#### [HOW TO COMPLETE THIS TASK]
Give every entry again, unchanged, and leave its images out.

#### [AVAILABLE DATA]

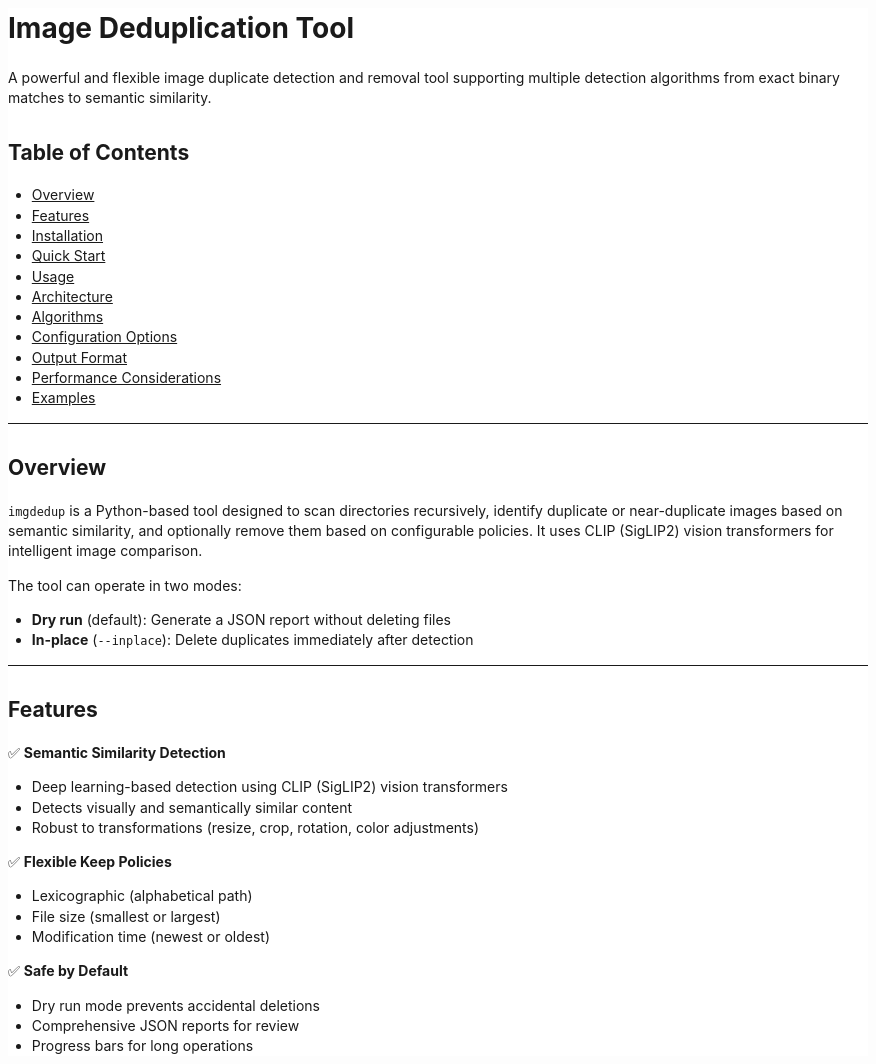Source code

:# Image Deduplication Tool

A powerful and flexible image duplicate detection and removal tool supporting multiple detection algorithms from exact binary matches to semantic similarity.

## Table of Contents

- [Overview](#overview)
- [Features](#features)
- [Installation](#installation)
- [Quick Start](#quick-start)
- [Usage](#usage)
- [Architecture](#architecture)
- [Algorithms](#algorithms)
- [Configuration Options](#configuration-options)
- [Output Format](#output-format)
- [Performance Considerations](#performance-considerations)
- [Examples](#examples)

---

## Overview

`imgdedup` is a Python-based tool designed to scan directories recursively, identify duplicate or near-duplicate images based on semantic similarity, and optionally remove them based on configurable policies. It uses CLIP (SigLIP2) vision transformers for intelligent image comparison.

The tool can operate in two modes:

- **Dry run** (default): Generate a JSON report without deleting files
- **In-place** (`--inplace`): Delete duplicates immediately after detection

---

## Features

✅ **Semantic Similarity Detection**

- Deep learning-based detection using CLIP (SigLIP2) vision transformers
- Detects visually and semantically similar content
- Robust to transformations (resize, crop, rotation, color adjustments)

✅ **Flexible Keep Policies**

- Lexicographic (alphabetical path)
- File size (smallest or largest)
- Modification time (newest or oldest)

✅ **Safe by Default**

- Dry run mode prevents accidental deletions
- Comprehensive JSON reports for review
- Progress bars for long operations
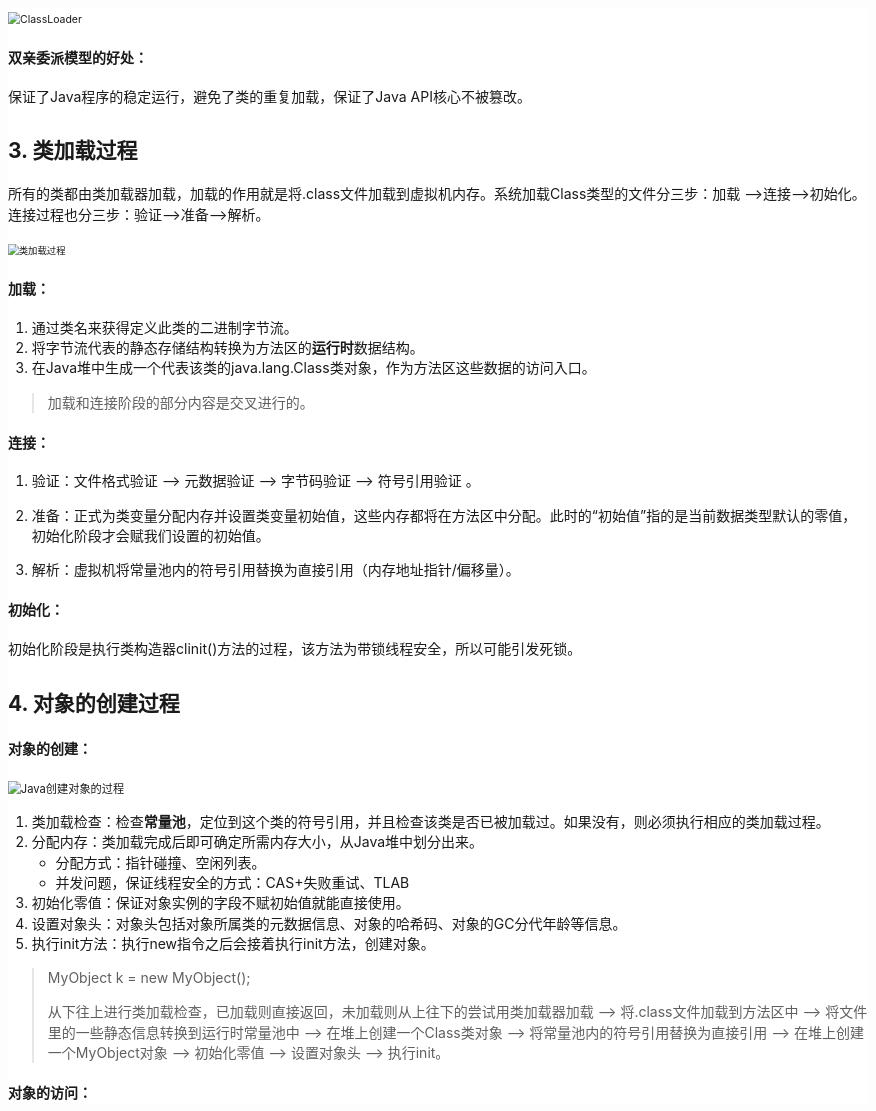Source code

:<img src="https://my-blog-to-use.oss-cn-beijing.aliyuncs.com/2019-6/classloader_WPS%E5%9B%BE%E7%89%87.png" alt="ClassLoader" style="zoom:75%;" />

#### 双亲委派模型的好处：

保证了Java程序的稳定运行，避免了类的重复加载，保证了Java API核心不被篡改。



## 3. 类加载过程

所有的类都由类加载器加载，加载的作用就是将.class文件加载到虚拟机内存。系统加载Class类型的文件分三步：加载 —>连接—>初始化。连接过程也分三步：验证—>准备—>解析。

<img src="https://my-blog-to-use.oss-cn-beijing.aliyuncs.com/2019-6/%E7%B1%BB%E5%8A%A0%E8%BD%BD%E8%BF%87%E7%A8%8B.png" alt="类加载过程" style="zoom:67%;" />

#### 加载：

1. 通过类名来获得定义此类的二进制字节流。
2. 将字节流代表的静态存储结构转换为方法区的**运行时**数据结构。
3. 在Java堆中生成一个代表该类的java.lang.Class类对象，作为方法区这些数据的访问入口。

> 加载和连接阶段的部分内容是交叉进行的。

#### 连接：

1. 验证：文件格式验证 —> 元数据验证 —> 字节码验证 —> 符号引用验证 。

2. 准备：正式为类变量分配内存并设置类变量初始值，这些内存都将在方法区中分配。此时的“初始值”指的是当前数据类型默认的零值，初始化阶段才会赋我们设置的初始值。

3. 解析：虚拟机将常量池内的符号引用替换为直接引用（内存地址指针/偏移量）。

#### 初始化：

初始化阶段是执行类构造器clinit()方法的过程，该方法为带锁线程安全，所以可能引发死锁。



## 4. 对象的创建过程

#### 对象的创建：

<img src="https://my-blog-to-use.oss-cn-beijing.aliyuncs.com/2019-6/Java%E5%88%9B%E5%BB%BA%E5%AF%B9%E8%B1%A1%E7%9A%84%E8%BF%87%E7%A8%8B.png" alt="Java创建对象的过程" style="zoom:80%;" />

1. 类加载检查：检查**常量池**，定位到这个类的符号引用，并且检查该类是否已被加载过。如果没有，则必须执行相应的类加载过程。
2. 分配内存：类加载完成后即可确定所需内存大小，从Java堆中划分出来。
   - 分配方式：指针碰撞、空闲列表。
   - 并发问题，保证线程安全的方式：CAS+失败重试、TLAB
3. 初始化零值：保证对象实例的字段不赋初始值就能直接使用。
4. 设置对象头：对象头包括对象所属类的元数据信息、对象的哈希码、对象的GC分代年龄等信息。
5. 执行init方法：执行new指令之后会接着执行init方法，创建对象。

> MyObject k = new MyObject();
>
> 从下往上进行类加载检查，已加载则直接返回，未加载则从上往下的尝试用类加载器加载 ——> 将.class文件加载到方法区中 ——> 将文件里的一些静态信息转换到运行时常量池中 ——> 在堆上创建一个Class类对象 ——> 将常量池内的符号引用替换为直接引用 ——> 在堆上创建一个MyObject对象 ——> 初始化零值 ——> 设置对象头 ——> 执行init。

#### **对象的访问**：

#### [COMPLETED EXERCISE]
Source code

:# Image Deduplication Tool

A powerful and flexible image duplicate detection and removal tool supporting multiple detection algorithms from exact binary matches to semantic similarity.

## Table of Contents

- [Overview](#overview)
- [Features](#features)
- [Installation](#installation)
- [Quick Start](#quick-start)
- [Usage](#usage)
- [Architecture](#architecture)
- [Algorithms](#algorithms)
- [Configuration Options](#configuration-options)
- [Output Format](#output-format)
- [Performance Considerations](#performance-considerations)
- [Examples](#examples)

---

## Overview

`imgdedup` is a Python-based tool designed to scan directories recursively, identify duplicate or near-duplicate images based on semantic similarity, and optionally remove them based on configurable policies. It uses CLIP (SigLIP2) vision transformers for intelligent image comparison.

The tool can operate in two modes:

- **Dry run** (default): Generate a JSON report without deleting files
- **In-place** (`--inplace`): Delete duplicates immediately after detection

---

## Features

✅ **Semantic Similarity Detection**

- Deep learning-based detection using CLIP (SigLIP2) vision transformers
- Detects visually and semantically similar content
- Robust to transformations (resize, crop, rotation, color adjustments)

✅ **Flexible Keep Policies**

- Lexicographic (alphabetical path)
- File size (smallest or largest)
- Modification time (newest or oldest)

✅ **Safe by Default**

- Dry run mode prevents accidental deletions
- Comprehensive JSON reports for review
- Progress bars for long operations
Source code

:<img src="https://my-blog-to-use.oss-cn-beijing.aliyuncs.com/2019-6/classloader_WPS%E5%9B%BE%E7%89%87.png" alt="ClassLoader" style="zoom:75%;" />

#### 双亲委派模型的好处：

保证了Java程序的稳定运行，避免了类的重复加载，保证了Java API核心不被篡改。



## 3. 类加载过程

所有的类都由类加载器加载，加载的作用就是将.class文件加载到虚拟机内存。系统加载Class类型的文件分三步：加载 —>连接—>初始化。连接过程也分三步：验证—>准备—>解析。

<img src="https://my-blog-to-use.oss-cn-beijing.aliyuncs.com/2019-6/%E7%B1%BB%E5%8A%A0%E8%BD%BD%E8%BF%87%E7%A8%8B.png" alt="类加载过程" style="zoom:67%;" />

#### 加载：

1. 通过类名来获得定义此类的二进制字节流。
2. 将字节流代表的静态存储结构转换为方法区的**运行时**数据结构。
3. 在Java堆中生成一个代表该类的java.lang.Class类对象，作为方法区这些数据的访问入口。

> 加载和连接阶段的部分内容是交叉进行的。

#### 连接：

1. 验证：文件格式验证 —> 元数据验证 —> 字节码验证 —> 符号引用验证 。

2. 准备：正式为类变量分配内存并设置类变量初始值，这些内存都将在方法区中分配。此时的“初始值”指的是当前数据类型默认的零值，初始化阶段才会赋我们设置的初始值。

3. 解析：虚拟机将常量池内的符号引用替换为直接引用（内存地址指针/偏移量）。

#### 初始化：

初始化阶段是执行类构造器clinit()方法的过程，该方法为带锁线程安全，所以可能引发死锁。



## 4. 对象的创建过程

#### 对象的创建：

<img src="https://my-blog-to-use.oss-cn-beijing.aliyuncs.com/2019-6/Java%E5%88%9B%E5%BB%BA%E5%AF%B9%E8%B1%A1%E7%9A%84%E8%BF%87%E7%A8%8B.png" alt="Java创建对象的过程" style="zoom:80%;" />

1. 类加载检查：检查**常量池**，定位到这个类的符号引用，并且检查该类是否已被加载过。如果没有，则必须执行相应的类加载过程。
2. 分配内存：类加载完成后即可确定所需内存大小，从Java堆中划分出来。
   - 分配方式：指针碰撞、空闲列表。
   - 并发问题，保证线程安全的方式：CAS+失败重试、TLAB
3. 初始化零值：保证对象实例的字段不赋初始值就能直接使用。
4. 设置对象头：对象头包括对象所属类的元数据信息、对象的哈希码、对象的GC分代年龄等信息。
5. 执行init方法：执行new指令之后会接着执行init方法，创建对象。

> MyObject k = new MyObject();
>
> 从下往上进行类加载检查，已加载则直接返回，未加载则从上往下的尝试用类加载器加载 ——> 将.class文件加载到方法区中 ——> 将文件里的一些静态信息转换到运行时常量池中 ——> 在堆上创建一个Class类对象 ——> 将常量池内的符号引用替换为直接引用 ——> 在堆上创建一个MyObject对象 ——> 初始化零值 ——> 设置对象头 ——> 执行init。

#### **对象的访问**：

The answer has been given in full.